- _RECORDS FOR THIS EXERCISE_
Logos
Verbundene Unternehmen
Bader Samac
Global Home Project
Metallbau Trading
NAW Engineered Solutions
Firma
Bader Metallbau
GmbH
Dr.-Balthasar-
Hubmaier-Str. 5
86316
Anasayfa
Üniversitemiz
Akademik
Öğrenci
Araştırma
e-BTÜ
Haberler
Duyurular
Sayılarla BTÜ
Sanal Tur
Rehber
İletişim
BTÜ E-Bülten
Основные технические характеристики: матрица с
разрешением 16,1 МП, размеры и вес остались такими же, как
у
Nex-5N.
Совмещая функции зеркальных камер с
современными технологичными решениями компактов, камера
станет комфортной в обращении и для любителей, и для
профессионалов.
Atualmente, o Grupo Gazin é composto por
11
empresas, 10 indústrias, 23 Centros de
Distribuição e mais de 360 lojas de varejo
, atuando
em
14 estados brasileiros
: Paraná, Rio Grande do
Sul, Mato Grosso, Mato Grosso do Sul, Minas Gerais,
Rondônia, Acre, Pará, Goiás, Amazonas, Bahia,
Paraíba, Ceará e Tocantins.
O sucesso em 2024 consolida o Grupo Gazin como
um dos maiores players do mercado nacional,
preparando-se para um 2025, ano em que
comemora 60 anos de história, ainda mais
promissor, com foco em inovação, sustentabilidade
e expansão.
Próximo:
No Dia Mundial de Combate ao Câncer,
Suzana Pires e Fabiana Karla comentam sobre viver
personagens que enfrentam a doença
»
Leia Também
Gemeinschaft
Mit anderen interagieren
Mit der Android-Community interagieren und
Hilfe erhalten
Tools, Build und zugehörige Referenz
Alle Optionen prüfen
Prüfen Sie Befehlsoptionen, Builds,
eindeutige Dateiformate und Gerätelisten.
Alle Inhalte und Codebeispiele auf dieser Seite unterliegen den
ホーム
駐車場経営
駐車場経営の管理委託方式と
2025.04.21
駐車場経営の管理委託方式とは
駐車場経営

- _WHAT YOU ARE ASKED TO DO_
Retype every line of the listing above word for word, keeping each language, the line breaks and the original order.

- _EXPECTED ANSWER_
Logos
Verbundene Unternehmen
Bader Samac
Global Home Project
Metallbau Trading
NAW Engineered Solutions
Firma
Bader Metallbau
GmbH
Dr.-Balthasar-
Hubmaier-Str. 5
86316
Anasayfa
Üniversitemiz
Akademik
Öğrenci
Araştırma
e-BTÜ
Haberler
Duyurular
Sayılarla BTÜ
Sanal Tur
Rehber
İletişim
BTÜ E-Bülten
Основные технические характеристики: матрица с
разрешением 16,1 МП, размеры и вес остались такими же, как
у
Nex-5N.
Совмещая функции зеркальных камер с
современными технологичными решениями компактов, камера
станет комфортной в обращении и для любителей, и для
профессионалов.
Atualmente, o Grupo Gazin é composto por
11
empresas, 10 indústrias, 23 Centros de
Distribuição e mais de 360 lojas de varejo
, atuando
em
14 estados brasileiros
: Paraná, Rio Grande do
Sul, Mato Grosso, Mato Grosso do Sul, Minas Gerais,
Rondônia, Acre, Pará, Goiás, Amazonas, Bahia,
Paraíba, Ceará e Tocantins.
O sucesso em 2024 consolida o Grupo Gazin como
um dos maiores players do mercado nacional,
preparando-se para um 2025, ano em que
comemora 60 anos de história, ainda mais
promissor, com foco em inovação, sustentabilidade
e expansão.
Próximo:
No Dia Mundial de Combate ao Câncer,
Suzana Pires e Fabiana Karla comentam sobre viver
personagens que enfrentam a doença
»
Leia Também
Gemeinschaft
Mit anderen interagieren
Mit der Android-Community interagieren und
Hilfe erhalten
Tools, Build und zugehörige Referenz
Alle Optionen prüfen
Prüfen Sie Befehlsoptionen, Builds,
eindeutige Dateiformate und Gerätelisten.
Alle Inhalte und Codebeispiele auf dieser Seite unterliegen den
ホーム
駐車場経営
駐車場経営の管理委託方式と
2025.04.21
駐車場経営の管理委託方式とは
駐車場経営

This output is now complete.